The Review expanded to feature translations from international poets, like Brazilian Edilberto Coutinho, and even more obscure, Hodd cites a translation of a canto of Dante’s Paradiso into Scottish Gaelic in one issue.
The Antigonish Review is also known for providing feedback to writers whose submissions are rejected, especially if requested by the writer. While serving as the chief editor for TAR, MacSween is said to have corresponded with writers via handwritten letters, and this is a tradition Hodd upholds to this day.
“It’s not a written responsibility,” says Hodd, “but it’s a practice I encourage for our readers, because writers want to know.”
When asked how The Antigonish Review has remained relevant after 50 years, Hodd credits the magazine’s eclecticism, a word that often appears in reference to TAR. Something of a tagline, it encompasses its cosmopolitan vision and its diverse array of contents.
“It has a dynamic aspect to it,” says Hodd. “It isn’t just poetry and fiction, but it has translations and reviews. So, there’s literary criticism included as well.”

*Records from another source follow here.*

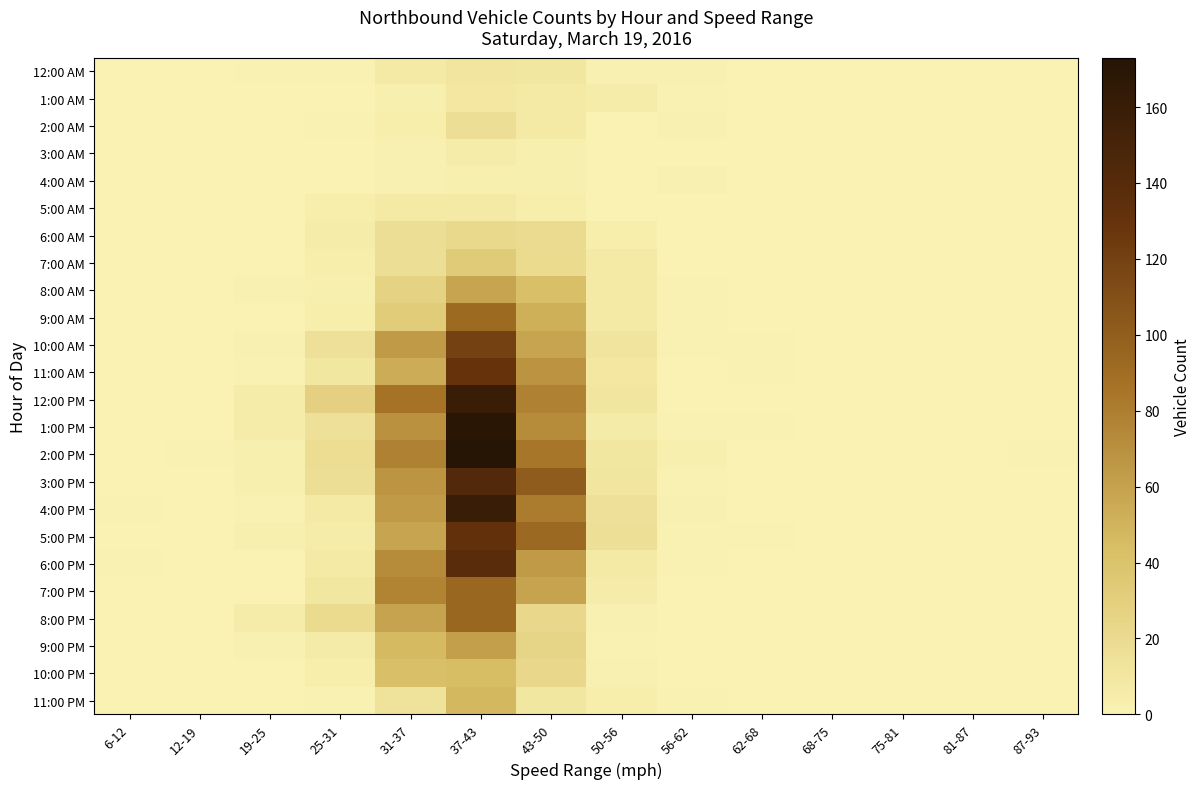

Reading left to right, what are all the values shown in this chart?

12:00 AM: 6-12=0	12-19=0	19-25=1	25-31=1	31-37=8	37-43=11	43-50=10	50-56=2	56-62=2	62-68=0	68-75=0	75-81=0	81-87=0	87-93=0
1:00 AM: 6-12=0	12-19=0	19-25=0	25-31=0	31-37=3	37-43=9	43-50=8	50-56=5	56-62=1	62-68=0	68-75=0	75-81=0	81-87=0	87-93=0
2:00 AM: 6-12=0	12-19=0	19-25=0	25-31=1	31-37=4	37-43=17	43-50=8	50-56=0	56-62=2	62-68=0	68-75=0	75-81=0	81-87=0	87-93=0
3:00 AM: 6-12=0	12-19=0	19-25=0	25-31=0	31-37=2	37-43=5	43-50=3	50-56=0	56-62=0	62-68=0	68-75=0	75-81=0	81-87=0	87-93=0
4:00 AM: 6-12=0	12-19=0	19-25=0	25-31=0	31-37=2	37-43=3	43-50=3	50-56=0	56-62=2	62-68=0	68-75=0	75-81=0	81-87=0	87-93=0
5:00 AM: 6-12=0	12-19=0	19-25=0	25-31=4	31-37=7	37-43=7	43-50=4	50-56=0	56-62=0	62-68=0	68-75=0	75-81=0	81-87=0	87-93=0
6:00 AM: 6-12=0	12-19=0	19-25=0	25-31=5	31-37=17	37-43=21	43-50=19	50-56=4	56-62=0	62-68=0	68-75=0	75-81=0	81-87=0	87-93=0
7:00 AM: 6-12=0	12-19=0	19-25=0	25-31=4	31-37=17	37-43=33	43-50=20	50-56=8	56-62=0	62-68=0	68-75=0	75-81=0	81-87=0	87-93=0
8:00 AM: 6-12=0	12-19=0	19-25=2	25-31=3	31-37=27	37-43=58	43-50=42	50-56=7	56-62=1	62-68=0	68-75=0	75-81=0	81-87=0	87-93=0
9:00 AM: 6-12=0	12-19=0	19-25=0	25-31=4	31-37=32	37-43=92	43-50=52	50-56=7	56-62=1	62-68=0	68-75=0	75-81=0	81-87=0	87-93=0
10:00 AM: 6-12=0	12-19=0	19-25=2	25-31=15	31-37=64	37-43=120	43-50=58	50-56=12	56-62=1	62-68=1	68-75=0	75-81=0	81-87=0	87-93=0
11:00 AM: 6-12=0	12-19=0	19-25=1	25-31=10	31-37=54	37-43=130	43-50=68	50-56=9	56-62=0	62-68=1	68-75=0	75-81=0	81-87=0	87-93=0
12:00 PM: 6-12=0	12-19=0	19-25=5	25-31=29	31-37=87	37-43=160	43-50=78	50-56=11	56-62=0	62-68=0	68-75=0	75-81=0	81-87=0	87-93=0
1:00 PM: 6-12=0	12-19=0	19-25=5	25-31=15	31-37=69	37-43=170	43-50=72	50-56=6	56-62=1	62-68=1	68-75=0	75-81=0	81-87=0	87-93=0
2:00 PM: 6-12=0	12-19=1	19-25=3	25-31=18	31-37=78	37-43=173	43-50=84	50-56=10	56-62=3	62-68=0	68-75=0	75-81=0	81-87=0	87-93=1
3:00 PM: 6-12=0	12-19=0	19-25=3	25-31=17	31-37=67	37-43=143	43-50=102	50-56=11	56-62=1	62-68=0	68-75=0	75-81=0	81-87=0	87-93=0
4:00 PM: 6-12=1	12-19=0	19-25=1	25-31=8	31-37=64	37-43=160	43-50=81	50-56=15	56-62=2	62-68=0	68-75=0	75-81=0	81-87=0	87-93=0
5:00 PM: 6-12=0	12-19=0	19-25=3	25-31=5	31-37=58	37-43=132	43-50=93	50-56=16	56-62=1	62-68=1	68-75=0	75-81=0	81-87=0	87-93=0
6:00 PM: 6-12=1	12-19=0	19-25=0	25-31=7	31-37=72	37-43=138	43-50=64	50-56=7	56-62=1	62-68=0	68-75=0	75-81=0	81-87=0	87-93=0
7:00 PM: 6-12=0	12-19=0	19-25=0	25-31=10	31-37=77	37-43=94	43-50=59	50-56=5	56-62=0	62-68=0	68-75=0	75-81=0	81-87=0	87-93=0
8:00 PM: 6-12=0	12-19=0	19-25=5	25-31=20	31-37=59	37-43=94	43-50=22	50-56=2	56-62=0	62-68=0	68-75=0	75-81=0	81-87=0	87-93=0
9:00 PM: 6-12=0	12-19=0	19-25=2	25-31=6	31-37=46	37-43=61	43-50=25	50-56=1	56-62=0	62-68=0	68-75=0	75-81=0	81-87=0	87-93=0
10:00 PM: 6-12=0	12-19=0	19-25=0	25-31=4	31-37=42	37-43=44	43-50=22	50-56=2	56-62=0	62-68=0	68-75=0	75-81=0	81-87=0	87-93=0
11:00 PM: 6-12=0	12-19=0	19-25=0	25-31=1	31-37=14	37-43=47	43-50=10	50-56=4	56-62=1	62-68=0	68-75=0	75-81=0	81-87=0	87-93=0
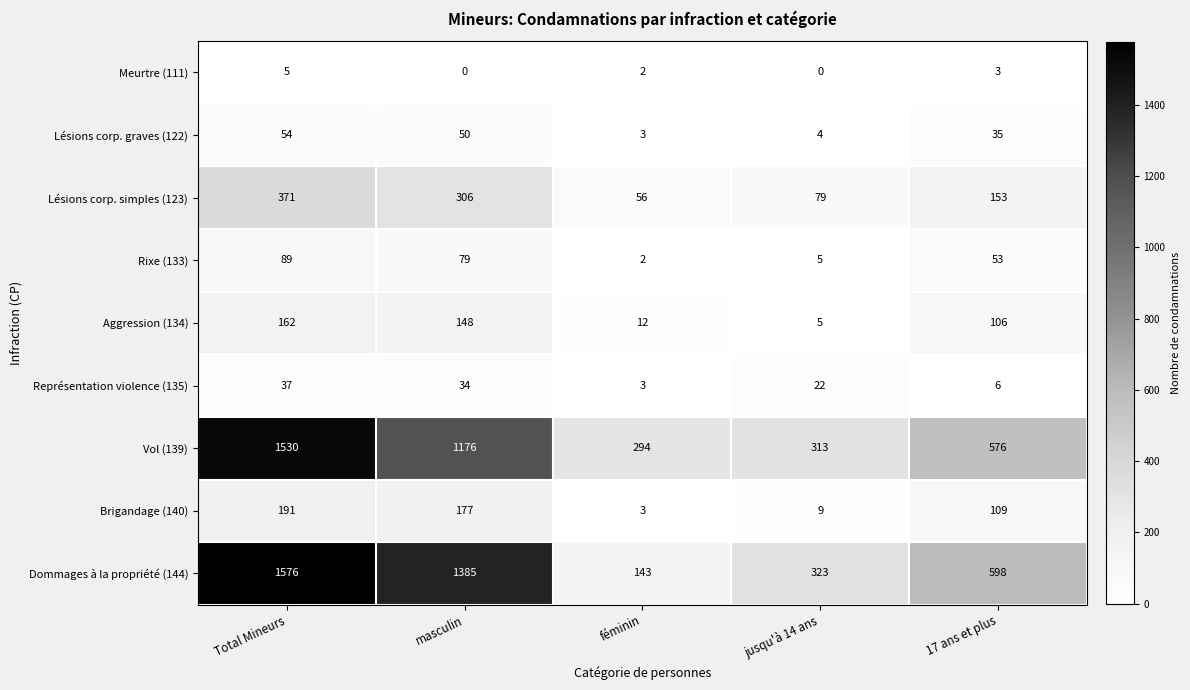

Rank the series by their maximum value, from lowest to highest.

Meurtre (111), Représentation violence (135), Lésions corp. graves (122), Rixe (133), Aggression (134), Brigandage (140), Lésions corp. simples (123), Vol (139), Dommages à la propriété (144)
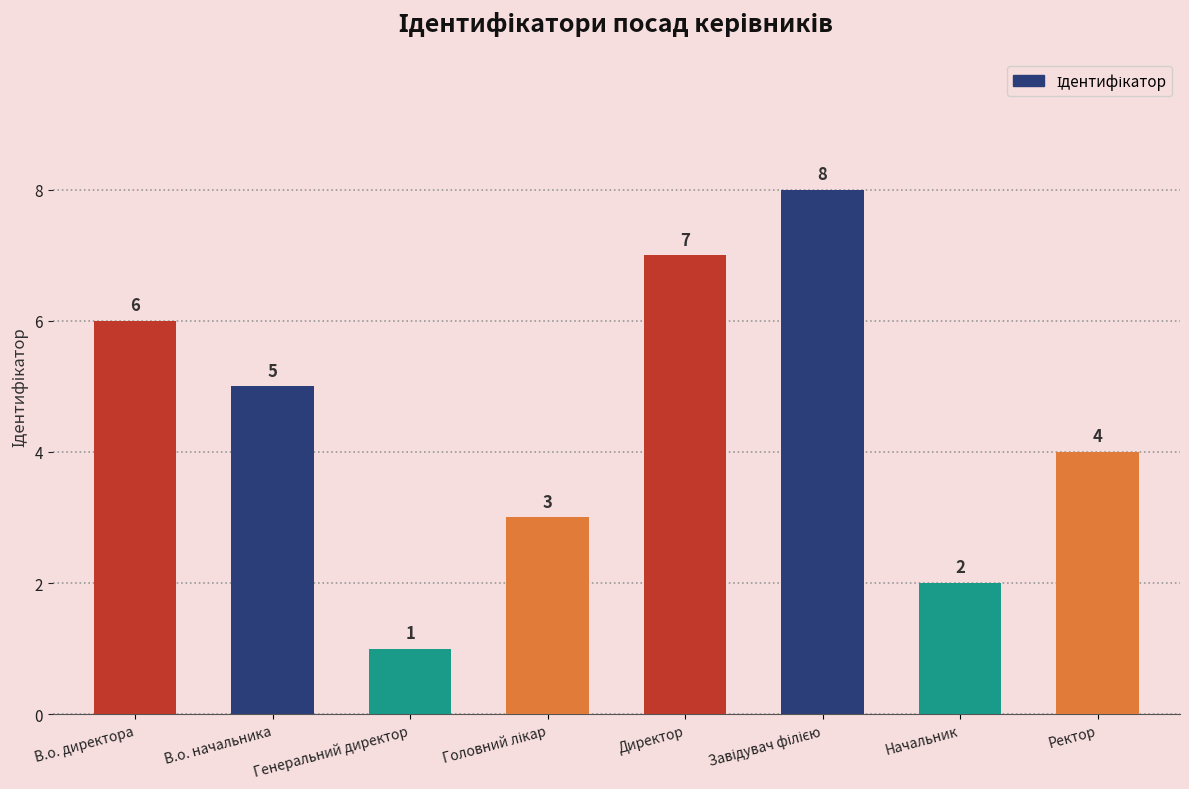

The chart shows a value of 2 at Начальник. True or false?

True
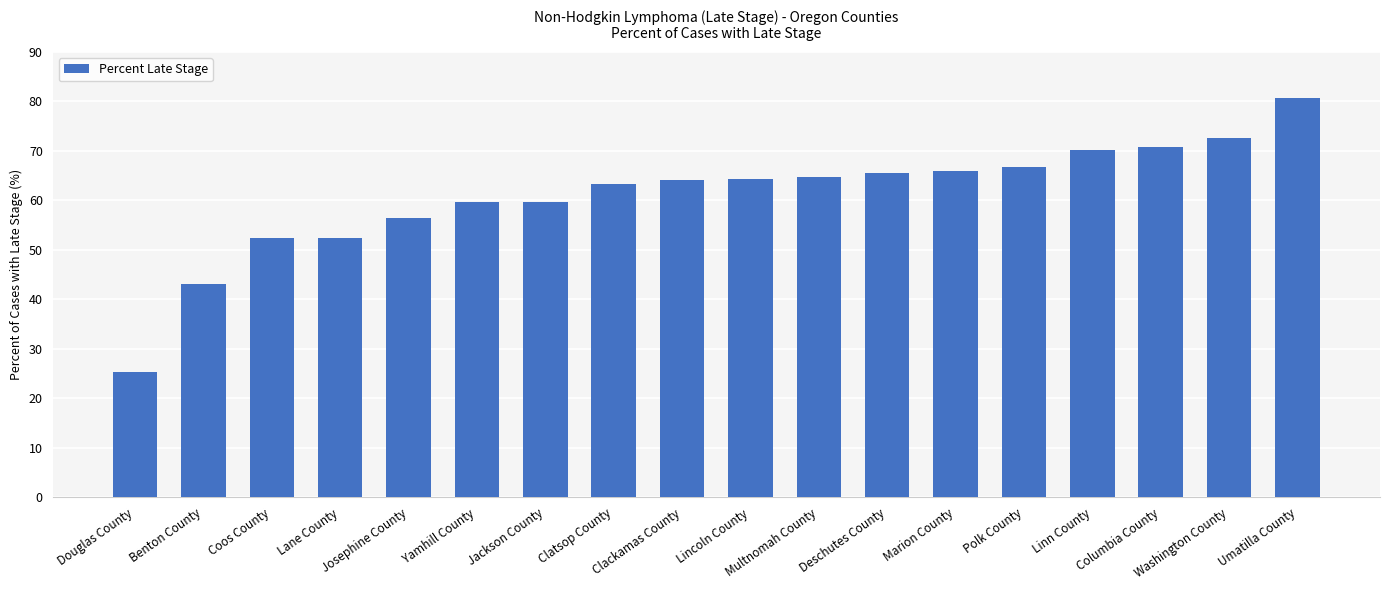

What is the smallest value displayed?

25.3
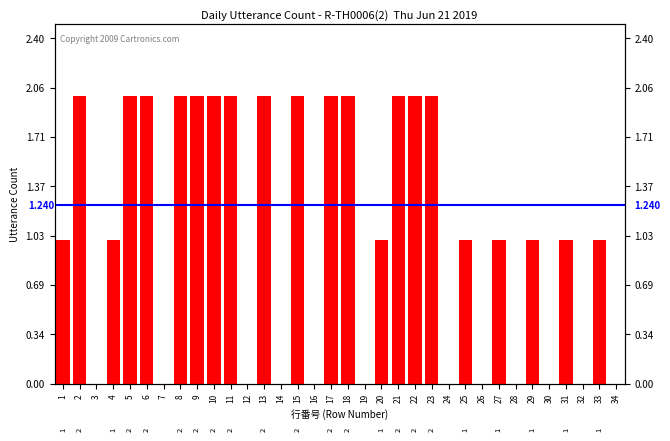

Are the bars grouped side by side (vs. stacked)?

No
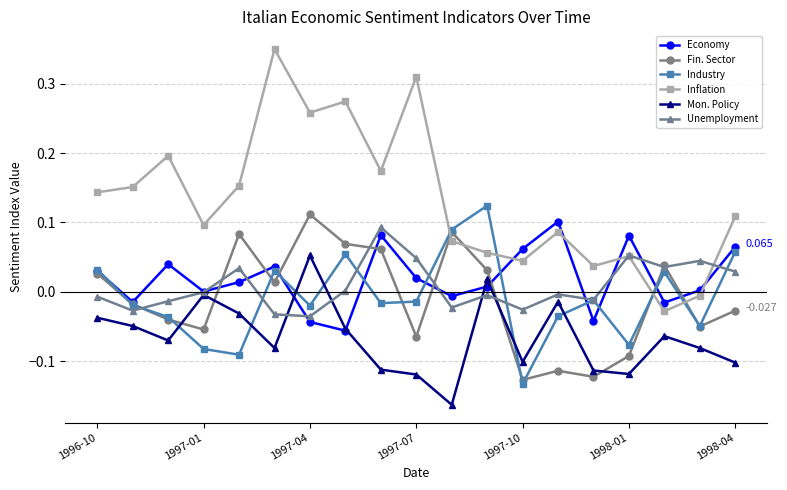

How many data points in Industry are above 0?

7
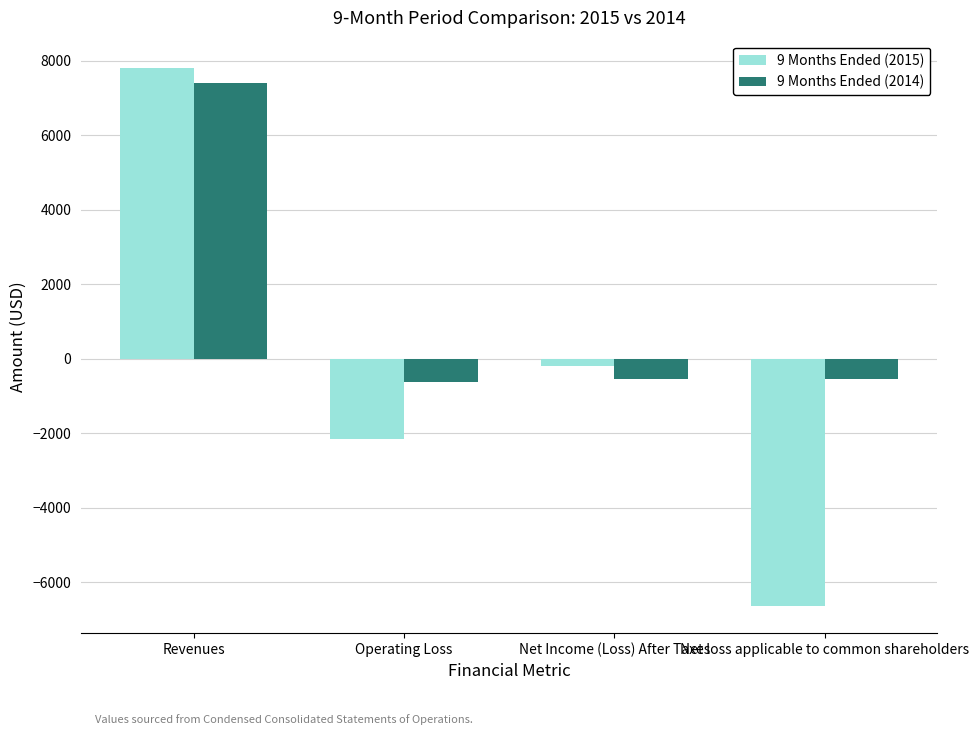

How many groups of bars are there?

4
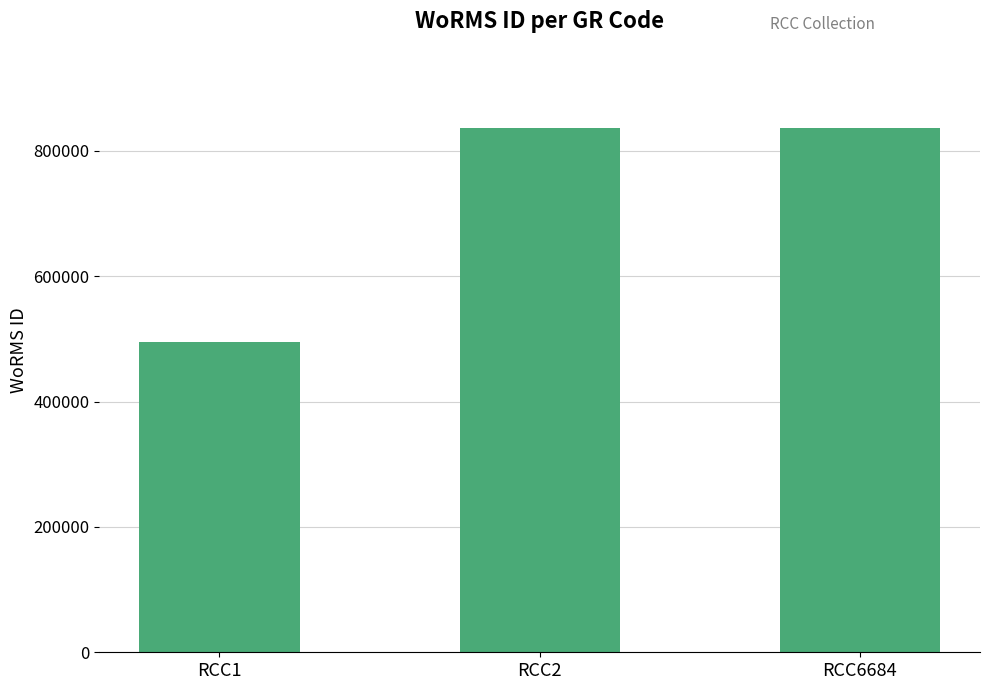

How many bars are there in total?

3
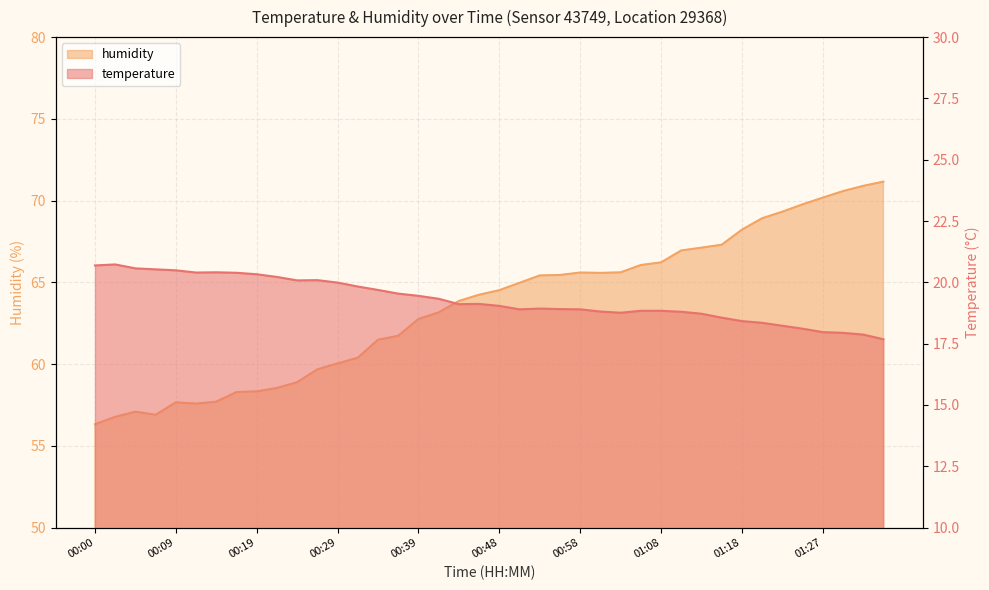

What are all the series names shown in the legend?

temperature, humidity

The Antigonish Review’s eclecticism isn’t limited to the written word. Each issue also features original cover art, as well as the occasional artist’s portfolio.
Asked about the Review’s next 50 years, Hodd has several goals he hopes to achieve as editor. Along with a special commemorative issue, he’d like to expand the magazine’s digital presence and aims to have the full catalogue of past issues available in electronic format. He also plans to give TAR’s website a much-needed “overhaul” and strengthen its social media presence.
He also hopes to revitalize the Review’s emphasis on publishing translations, one of the characteristics that once defined it. “It’s such a provocative aspect.”
On the “philosophical” end, Hodd hopes to increase the quarterly’s profile from that of a venue for aspiring writers to a “first tier, top of mind literary journal.” He is confident this can be achieved without sacrificing TAR’s commitment to showcasing new and upcoming talent, but only if he demands “excellence” from each submission.
Hodd worries readers may forget that regional magazines like TAR are “the heart and soul” of this world. Such magazines often provide budding talents with their first opportunity to feel like “real writers.”
“Little magazines like The Antigonish Review are labours of love,” he says. “Their ultimate place in the literary world is to be that first spark for the writer. It’s that first place. It’s public acknowledgement of what they can become.”